Iran’s Program of Subversion and Propaganda in the Caucasus

In the past week, Iranian proxies and clients have attacked Israel from the West Bank, Gaza, Lebanon, and Yemen. Iran also has substantial military assets in Iraq and Syria—countries over which it exercises a great deal of control—which could launch significant attacks on Israel as well. Tehran, in addition, has stretched its influence northward into both Azerbaijan and Armenia. While Israel has diplomatic relations with both of these rival nations, its relationship with Baku is closer and involves significant military and security collaboration, some of which is directed against Iran. Alexander Grinberg writes:

Iran exploits ethnic and religious factors in both Armenia and Azerbaijan to further its interests. . . . In Armenia, Iran attempts to tarnish the legitimacy of the elected government and exploit the church’s nationalist position and tensions between it and the Armenian government; in Azerbaijan, the Iranian regime employs outright terrorist methods similar to its support for terrorist proxies in the Middle East [in order to] undermine the regime.
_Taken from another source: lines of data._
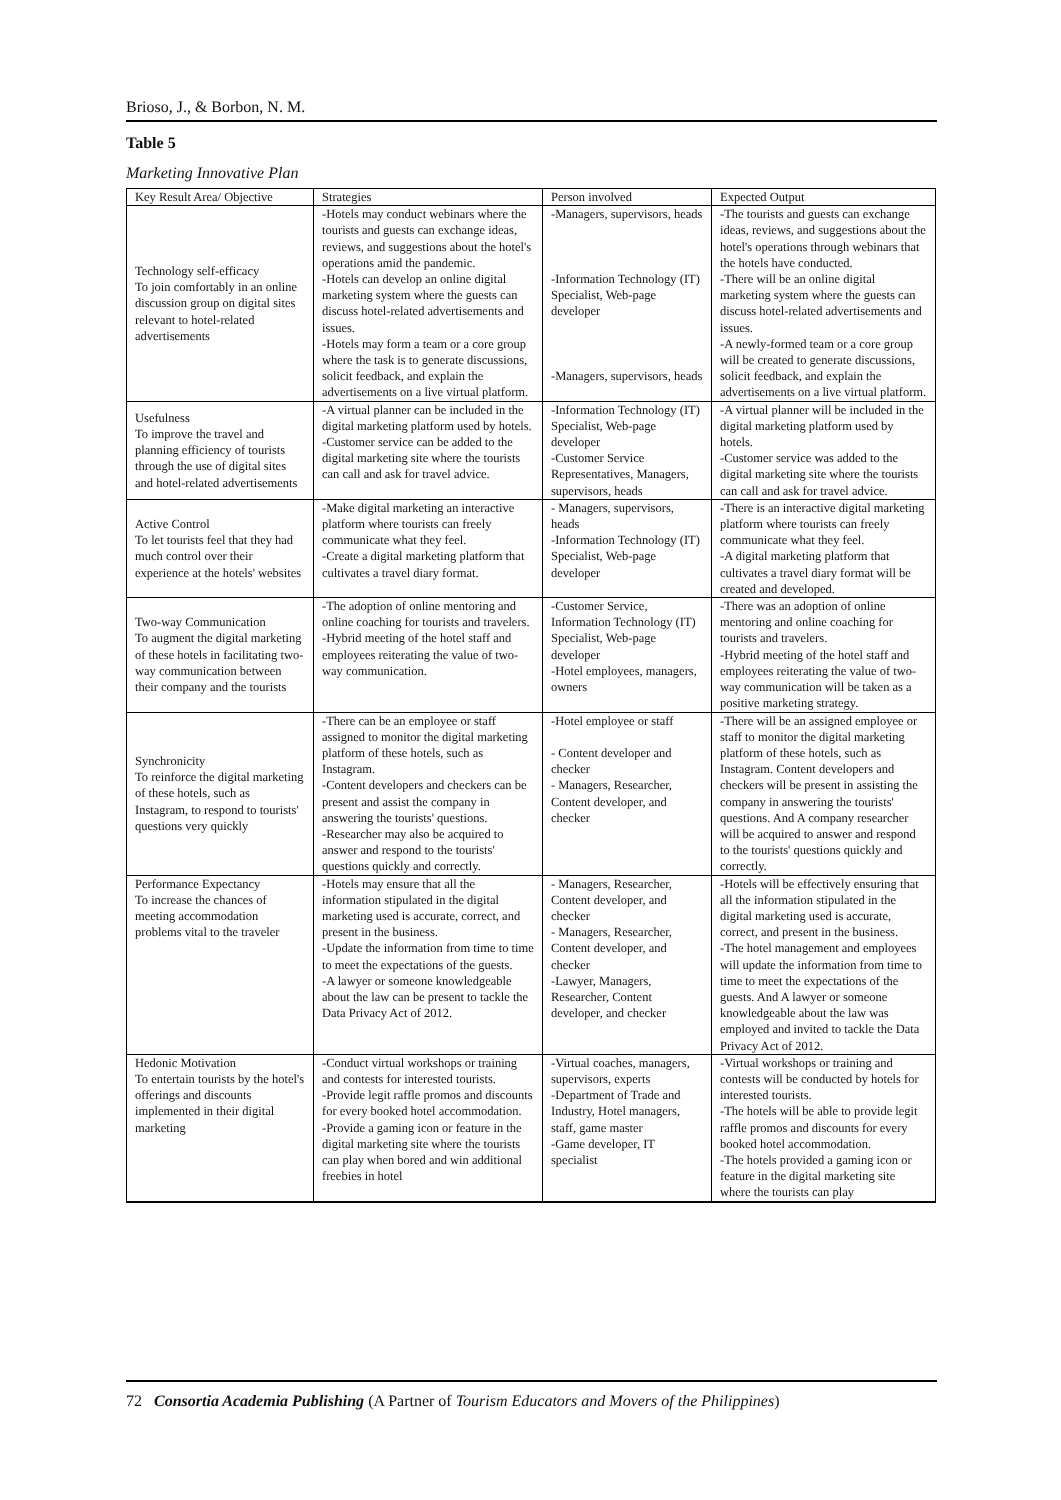Brioso, J., & Borbon, N. M.
Table 5
Marketing Innovative Plan
| Key Result Area/ Objective | Strategies | Person involved | Expected Output |
| --- | --- | --- | --- |
| Technology self-efficacy To join comfortably in an online discussion group on digital sites relevant to hotel-related advertisements | -Hotels may conduct webinars where the tourists and guests can exchange ideas, reviews, and suggestions about the hotel's operations amid the pandemic. -Hotels can develop an online digital marketing system where the guests can discuss hotel-related advertisements and issues. -Hotels may form a team or a core group where the task is to generate discussions, solicit feedback, and explain the advertisements on a live virtual platform. | -Managers, supervisors, heads -Information Technology (IT) Specialist, Web-page developer -Managers, supervisors, heads | -The tourists and guests can exchange ideas, reviews, and suggestions about the hotel's operations through webinars that the hotels have conducted. -There will be an online digital marketing system where the guests can discuss hotel-related advertisements and issues. -A newly-formed team or a core group will be created to generate discussions, solicit feedback, and explain the advertisements on a live virtual platform. |
| Usefulness To improve the travel and planning efficiency of tourists through the use of digital sites and hotel-related advertisements | -A virtual planner can be included in the digital marketing platform used by hotels. -Customer service can be added to the digital marketing site where the tourists can call and ask for travel advice. | -Information Technology (IT) Specialist, Web-page developer -Customer Service Representatives, Managers, supervisors, heads | -A virtual planner will be included in the digital marketing platform used by hotels. -Customer service was added to the digital marketing site where the tourists can call and ask for travel advice. |
| Active Control To let tourists feel that they had much control over their experience at the hotels' websites | -Make digital marketing an interactive platform where tourists can freely communicate what they feel. -Create a digital marketing platform that cultivates a travel diary format. | - Managers, supervisors, heads -Information Technology (IT) Specialist, Web-page developer | -There is an interactive digital marketing platform where tourists can freely communicate what they feel. -A digital marketing platform that cultivates a travel diary format will be created and developed. |
| Two-way Communication To augment the digital marketing of these hotels in facilitating two-way communication between their company and the tourists | -The adoption of online mentoring and online coaching for tourists and travelers. -Hybrid meeting of the hotel staff and employees reiterating the value of two-way communication. | -Customer Service, Information Technology (IT) Specialist, Web-page developer -Hotel employees, managers, owners | -There was an adoption of online mentoring and online coaching for tourists and travelers. -Hybrid meeting of the hotel staff and employees reiterating the value of two-way communication will be taken as a positive marketing strategy. |
| Synchronicity To reinforce the digital marketing of these hotels, such as Instagram, to respond to tourists' questions very quickly | -There can be an employee or staff assigned to monitor the digital marketing platform of these hotels, such as Instagram. -Content developers and checkers can be present and assist the company in answering the tourists' questions. -Researcher may also be acquired to answer and respond to the tourists' questions quickly and correctly. | -Hotel employee or staff - Content developer and checker - Managers, Researcher, Content developer, and checker | -There will be an assigned employee or staff to monitor the digital marketing platform of these hotels, such as Instagram. Content developers and checkers will be present in assisting the company in answering the tourists' questions. And A company researcher will be acquired to answer and respond to the tourists' questions quickly and correctly. |
| Performance Expectancy To increase the chances of meeting accommodation problems vital to the traveler | -Hotels may ensure that all the information stipulated in the digital marketing used is accurate, correct, and present in the business. -Update the information from time to time to meet the expectations of the guests. -A lawyer or someone knowledgeable about the law can be present to tackle the Data Privacy Act of 2012. | - Managers, Researcher, Content developer, and checker - Managers, Researcher, Content developer, and checker -Lawyer, Managers, Researcher, Content developer, and checker | -Hotels will be effectively ensuring that all the information stipulated in the digital marketing used is accurate, correct, and present in the business. -The hotel management and employees will update the information from time to time to meet the expectations of the guests. And A lawyer or someone knowledgeable about the law was employed and invited to tackle the Data Privacy Act of 2012. |
| Hedonic Motivation To entertain tourists by the hotel's offerings and discounts implemented in their digital marketing | -Conduct virtual workshops or training and contests for interested tourists. -Provide legit raffle promos and discounts for every booked hotel accommodation. -Provide a gaming icon or feature in the digital marketing site where the tourists can play when bored and win additional freebies in hotel | -Virtual coaches, managers, supervisors, experts -Department of Trade and Industry, Hotel managers, staff, game master -Game developer, IT specialist | -Virtual workshops or training and contests will be conducted by hotels for interested tourists. -The hotels will be able to provide legit raffle promos and discounts for every booked hotel accommodation. -The hotels provided a gaming icon or feature in the digital marketing site where the tourists can play |
72 Consortia Academia Publishing (A Partner of Tourism Educators and Movers of the Philippines)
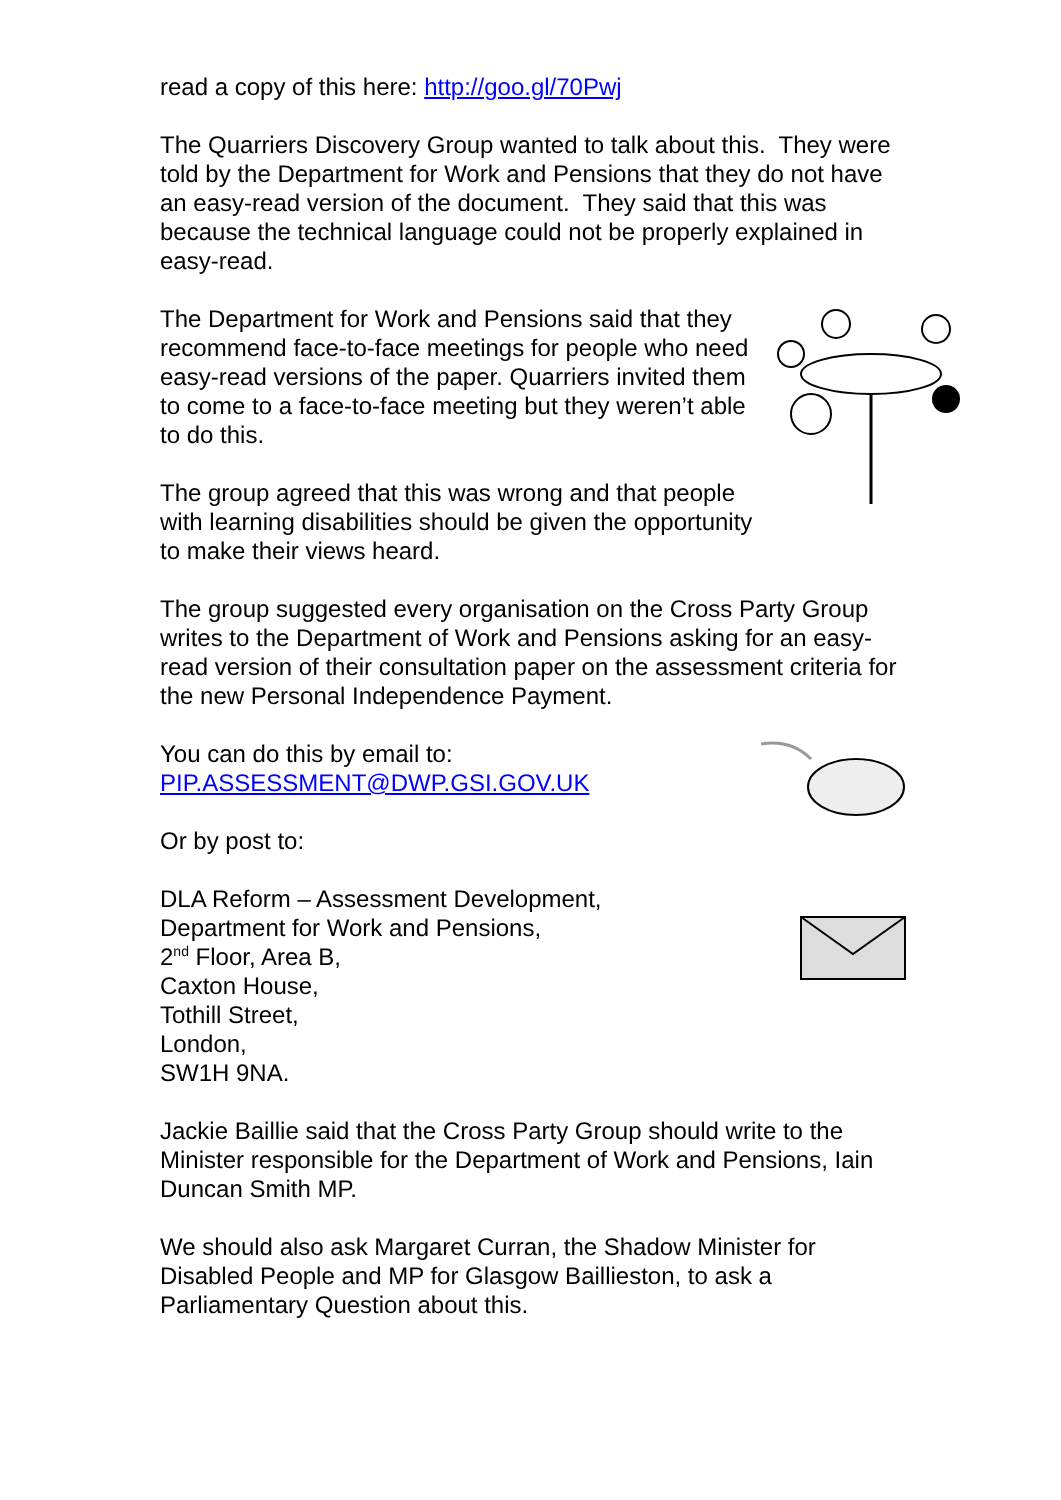read a copy of this here: http://goo.gl/70Pwj
The Quarriers Discovery Group wanted to talk about this. They were told by the Department for Work and Pensions that they do not have an easy-read version of the document. They said that this was because the technical language could not be properly explained in easy-read.
The Department for Work and Pensions said that they recommend face-to-face meetings for people who need easy-read versions of the paper. Quarriers invited them to come to a face-to-face meeting but they weren’t able to do this.
The group agreed that this was wrong and that people with learning disabilities should be given the opportunity to make their views heard.
The group suggested every organisation on the Cross Party Group writes to the Department of Work and Pensions asking for an easy-read version of their consultation paper on the assessment criteria for the new Personal Independence Payment.
You can do this by email to:
PIP.ASSESSMENT@DWP.GSI.GOV.UK
Or by post to:
DLA Reform – Assessment Development,
Department for Work and Pensions,
2<sup>nd</sup> Floor, Area B,
Caxton House,
Tothill Street,
London,
SW1H 9NA.
Jackie Baillie said that the Cross Party Group should write to the Minister responsible for the Department of Work and Pensions, Iain Duncan Smith MP.
We should also ask Margaret Curran, the Shadow Minister for Disabled People and MP for Glasgow Baillieston, to ask a Parliamentary Question about this.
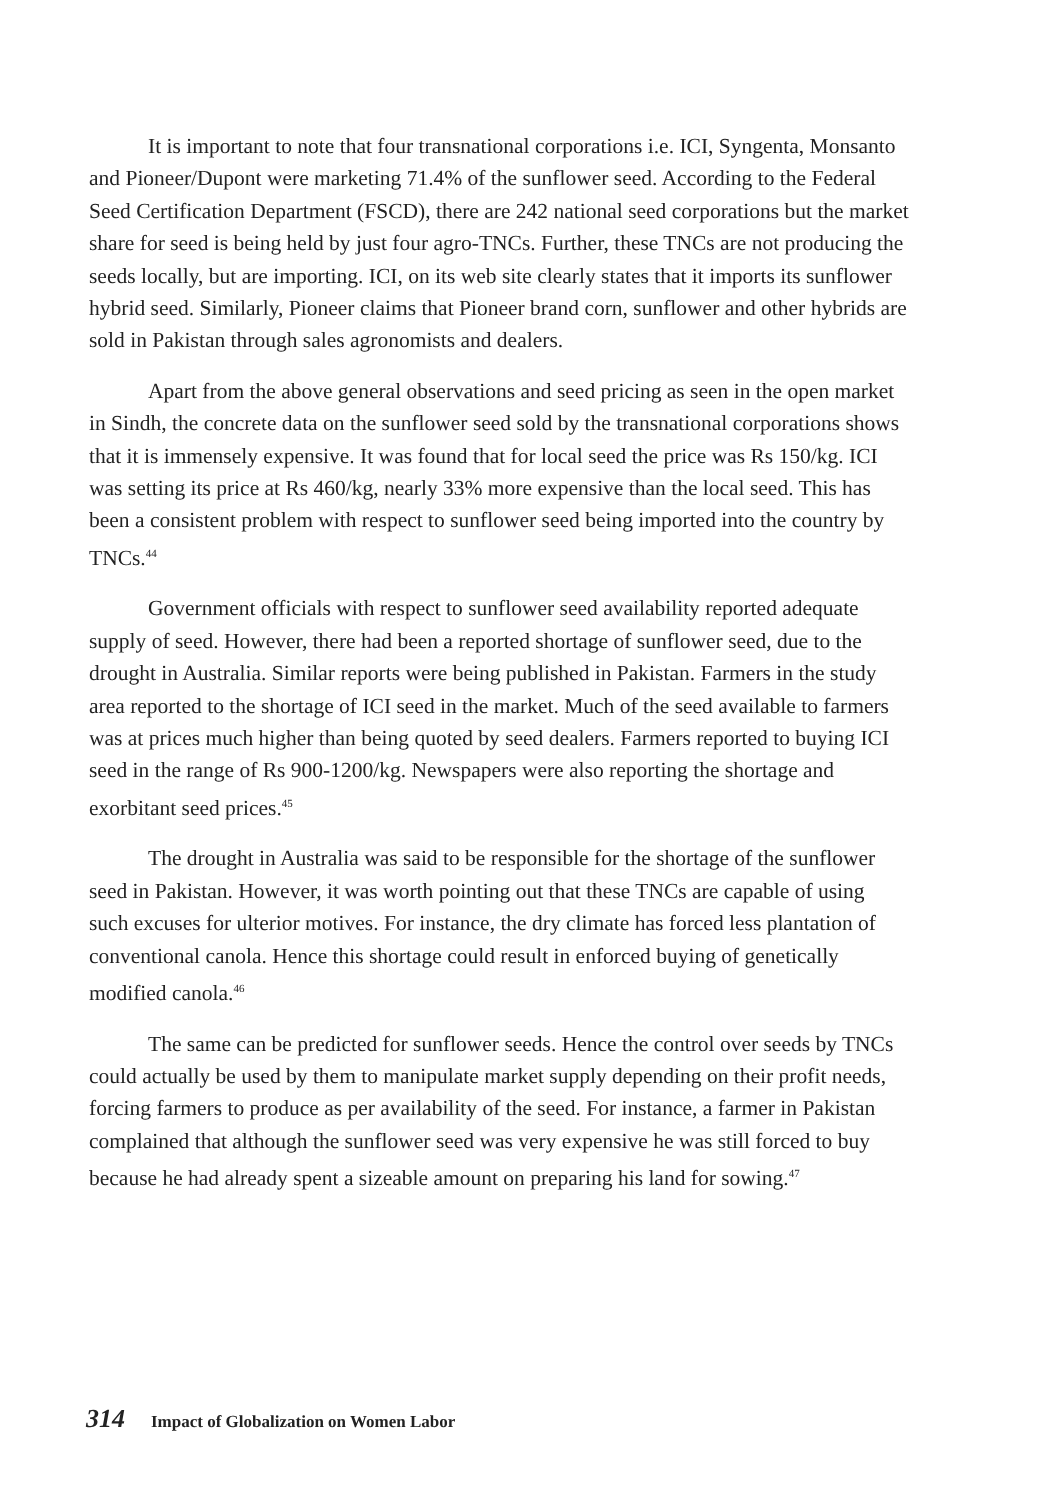It is important to note that four transnational corporations i.e. ICI, Syngenta, Monsanto and Pioneer/Dupont were marketing 71.4% of the sunflower seed. According to the Federal Seed Certification Department (FSCD), there are 242 national seed corporations but the market share for seed is being held by just four agro-TNCs. Further, these TNCs are not producing the seeds locally, but are importing. ICI, on its web site clearly states that it imports its sunflower hybrid seed. Similarly, Pioneer claims that Pioneer brand corn, sunflower and other hybrids are sold in Pakistan through sales agronomists and dealers.
Apart from the above general observations and seed pricing as seen in the open market in Sindh, the concrete data on the sunflower seed sold by the transnational corporations shows that it is immensely expensive. It was found that for local seed the price was Rs 150/kg. ICI was setting its price at Rs 460/kg, nearly 33% more expensive than the local seed. This has been a consistent problem with respect to sunflower seed being imported into the country by TNCs.<sup>44</sup>
Government officials with respect to sunflower seed availability reported adequate supply of seed. However, there had been a reported shortage of sunflower seed, due to the drought in Australia. Similar reports were being published in Pakistan. Farmers in the study area reported to the shortage of ICI seed in the market. Much of the seed available to farmers was at prices much higher than being quoted by seed dealers. Farmers reported to buying ICI seed in the range of Rs 900-1200/kg. Newspapers were also reporting the shortage and exorbitant seed prices.<sup>45</sup>
The drought in Australia was said to be responsible for the shortage of the sunflower seed in Pakistan. However, it was worth pointing out that these TNCs are capable of using such excuses for ulterior motives. For instance, the dry climate has forced less plantation of conventional canola. Hence this shortage could result in enforced buying of genetically modified canola.<sup>46</sup>
The same can be predicted for sunflower seeds. Hence the control over seeds by TNCs could actually be used by them to manipulate market supply depending on their profit needs, forcing farmers to produce as per availability of the seed. For instance, a farmer in Pakistan complained that although the sunflower seed was very expensive he was still forced to buy because he had already spent a sizeable amount on preparing his land for sowing.<sup>47</sup>
314 Impact of Globalization on Women Labor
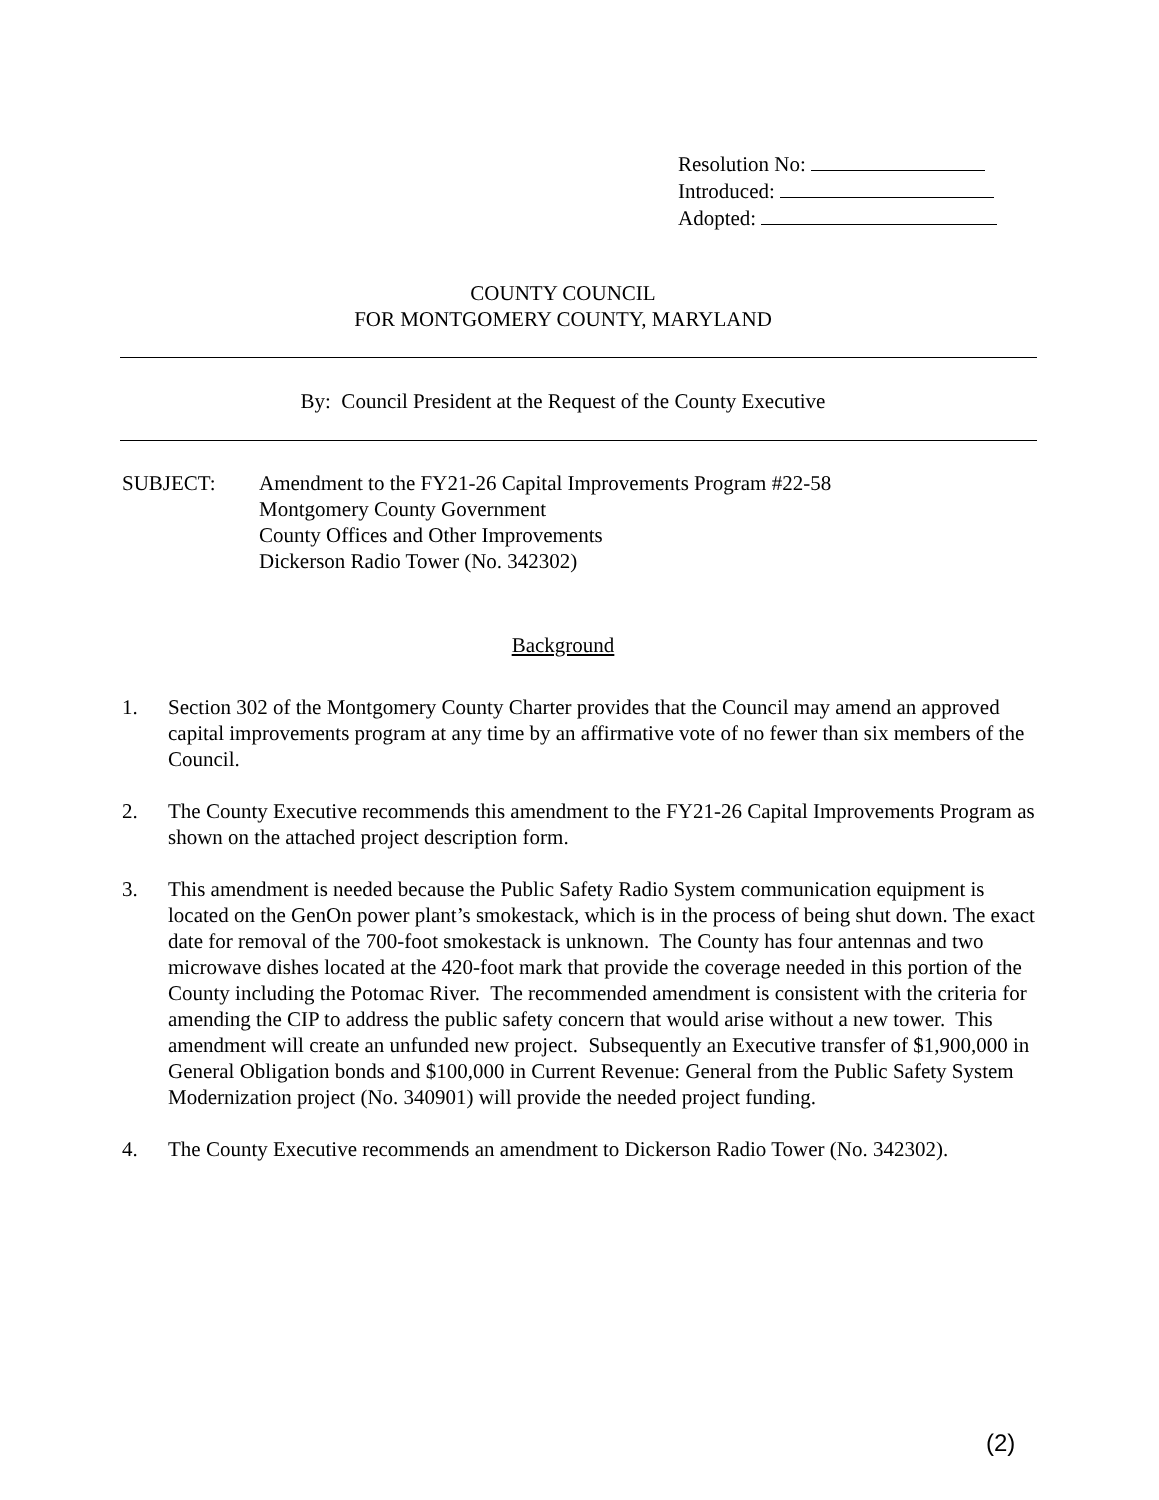Resolution No:
Introduced:
Adopted:
COUNTY COUNCIL
FOR MONTGOMERY COUNTY, MARYLAND
By: Council President at the Request of the County Executive
SUBJECT: Amendment to the FY21-26 Capital Improvements Program #22-58
Montgomery County Government
County Offices and Other Improvements
Dickerson Radio Tower (No. 342302)
Background
1. Section 302 of the Montgomery County Charter provides that the Council may amend an approved capital improvements program at any time by an affirmative vote of no fewer than six members of the Council.
2. The County Executive recommends this amendment to the FY21-26 Capital Improvements Program as shown on the attached project description form.
3. This amendment is needed because the Public Safety Radio System communication equipment is located on the GenOn power plant’s smokestack, which is in the process of being shut down. The exact date for removal of the 700-foot smokestack is unknown. The County has four antennas and two microwave dishes located at the 420-foot mark that provide the coverage needed in this portion of the County including the Potomac River. The recommended amendment is consistent with the criteria for amending the CIP to address the public safety concern that would arise without a new tower. This amendment will create an unfunded new project. Subsequently an Executive transfer of $1,900,000 in General Obligation bonds and $100,000 in Current Revenue: General from the Public Safety System Modernization project (No. 340901) will provide the needed project funding.
4. The County Executive recommends an amendment to Dickerson Radio Tower (No. 342302).
(2)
Huseyniyyun (Islamic Resistance Movement of Azerbaijan) is a terrorist militia made up of ethnic Azeris and designed to fight against Azerbaijan. It was established by the Islamic Revolutionary Guard Corps . . . in the image of other pro-Iranian militias. . . . Currently, Huseyniyyun is not actively engaged in terrorist activities as Iran prefers more subtle methods of subversion. The organization serves as a mouthpiece of the Iranian regime on various Telegram channels in the Azeri language. The main impact of Huseyniyyun is that it helps spread Iranian propaganda in Azerbaijan.

The Iranian regime fears the end of hostilities between Armenia and Azerbaijan because this would limit its options for disruption. Iranian outlets are replete with anti-Semitic paranoia against Azerbaijan, accusing the country of awarding its territory to Zionists and NATO. . . . Likewise, it is noteworthy that Armenian nationalists reiterate hideous anti-Semitic tropes that are identical to those spouted by the Iranians and Palestinians. Moreover, leading Iranian analysts have no qualms about openly praising [sympathetic] Armenian clergy together with terrorist Iran-funded Azeri movements for working toward Iranian goals.